Autumn is a wonderful time of year to go for a woodland stroll. It's amazing seeing how the familiar sights of summer have begun to fade, wither away and transition into the autumnal colours of gold and bronze. The smell of decay is fresh in the air, but with this rot comes the magical display of fungal delights, some perfectly edible, and some not so, but this doesn't make them any less special to find.
Take, for example, that of the common earth ball (Scleroderma citrinum). These look much like the common and edible puffballs, but earth balls, although similar in appearance, are inedible, although not fearsomely toxic like some species of mushroom, but they should be avoided as they are poisonous nonetheless. In fact, some unscrupulous restaurants will remove thin slices of the dark inner portion of this fungus, soak them in truffle oil and serve them as such! This is a dangerous practise as they are poisonous, even more so to select individuals.
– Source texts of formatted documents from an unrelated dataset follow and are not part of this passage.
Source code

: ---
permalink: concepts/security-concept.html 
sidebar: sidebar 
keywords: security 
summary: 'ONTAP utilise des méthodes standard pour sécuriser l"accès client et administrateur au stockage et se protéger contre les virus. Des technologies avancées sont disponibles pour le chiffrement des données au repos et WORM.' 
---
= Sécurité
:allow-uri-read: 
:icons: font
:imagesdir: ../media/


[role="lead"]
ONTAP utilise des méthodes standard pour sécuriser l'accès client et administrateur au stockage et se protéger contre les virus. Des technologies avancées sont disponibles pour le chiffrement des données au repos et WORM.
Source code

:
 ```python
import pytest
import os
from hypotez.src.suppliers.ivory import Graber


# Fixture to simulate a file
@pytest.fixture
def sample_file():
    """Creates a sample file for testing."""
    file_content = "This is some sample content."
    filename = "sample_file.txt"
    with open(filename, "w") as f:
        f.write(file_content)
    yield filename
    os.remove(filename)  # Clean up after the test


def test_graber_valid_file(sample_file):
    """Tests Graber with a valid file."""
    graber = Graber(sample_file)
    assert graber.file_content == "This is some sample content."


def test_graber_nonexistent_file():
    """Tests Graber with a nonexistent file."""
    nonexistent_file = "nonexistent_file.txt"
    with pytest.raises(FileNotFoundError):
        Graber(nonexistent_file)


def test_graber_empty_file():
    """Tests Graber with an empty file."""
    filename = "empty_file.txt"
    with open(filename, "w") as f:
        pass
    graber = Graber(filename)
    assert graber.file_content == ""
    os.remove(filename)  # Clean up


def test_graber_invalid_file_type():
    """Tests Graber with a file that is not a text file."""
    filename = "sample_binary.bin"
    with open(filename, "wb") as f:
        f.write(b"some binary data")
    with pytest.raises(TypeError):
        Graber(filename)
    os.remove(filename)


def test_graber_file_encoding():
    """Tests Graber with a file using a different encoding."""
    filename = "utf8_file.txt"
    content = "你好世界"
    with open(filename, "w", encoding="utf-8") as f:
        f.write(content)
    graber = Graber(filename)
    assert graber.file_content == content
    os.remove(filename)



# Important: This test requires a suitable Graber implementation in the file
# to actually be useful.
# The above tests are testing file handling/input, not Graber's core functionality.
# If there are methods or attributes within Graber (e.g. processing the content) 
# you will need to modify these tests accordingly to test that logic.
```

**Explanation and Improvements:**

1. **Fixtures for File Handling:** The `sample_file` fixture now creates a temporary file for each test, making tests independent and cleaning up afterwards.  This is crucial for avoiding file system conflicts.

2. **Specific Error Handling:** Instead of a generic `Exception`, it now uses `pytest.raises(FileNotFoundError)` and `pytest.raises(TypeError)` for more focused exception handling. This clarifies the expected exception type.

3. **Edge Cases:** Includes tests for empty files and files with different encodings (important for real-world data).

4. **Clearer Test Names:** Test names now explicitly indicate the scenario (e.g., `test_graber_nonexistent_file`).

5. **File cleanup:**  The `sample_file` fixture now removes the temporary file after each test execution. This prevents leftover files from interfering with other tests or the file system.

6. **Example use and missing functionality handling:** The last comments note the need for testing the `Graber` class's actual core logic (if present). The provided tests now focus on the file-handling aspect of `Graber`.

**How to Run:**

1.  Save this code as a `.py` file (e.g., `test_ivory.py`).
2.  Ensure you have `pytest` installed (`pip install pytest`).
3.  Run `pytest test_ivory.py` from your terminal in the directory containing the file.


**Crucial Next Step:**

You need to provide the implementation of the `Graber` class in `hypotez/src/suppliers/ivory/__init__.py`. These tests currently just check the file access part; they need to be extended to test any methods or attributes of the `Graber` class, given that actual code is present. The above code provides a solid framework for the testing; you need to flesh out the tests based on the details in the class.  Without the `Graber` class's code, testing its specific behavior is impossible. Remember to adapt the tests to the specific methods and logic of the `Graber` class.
The common earthball or pigskin poison puffball as it's sometimes known is a frequent sight in woodlands, grasslands and heathland, although I must admit, I rarely encounter them in any environment other than woodland, especially ancient woodlands with a good proportion of native broadleaf species. As the name suggests, the common earthball is the most common of all earthball in the UK.
In appearance the common earthball is usually an off-white or deep yellow colour, with a scaly surface. Although the size and shape may vary, they are usually 3-6cm and egg shaped. Unlike puffballs, the earthball feels solid, and if the thick skin is split open, it will
reveal a blackish, sometimes slightly purple-brown mass where the spores are produced from.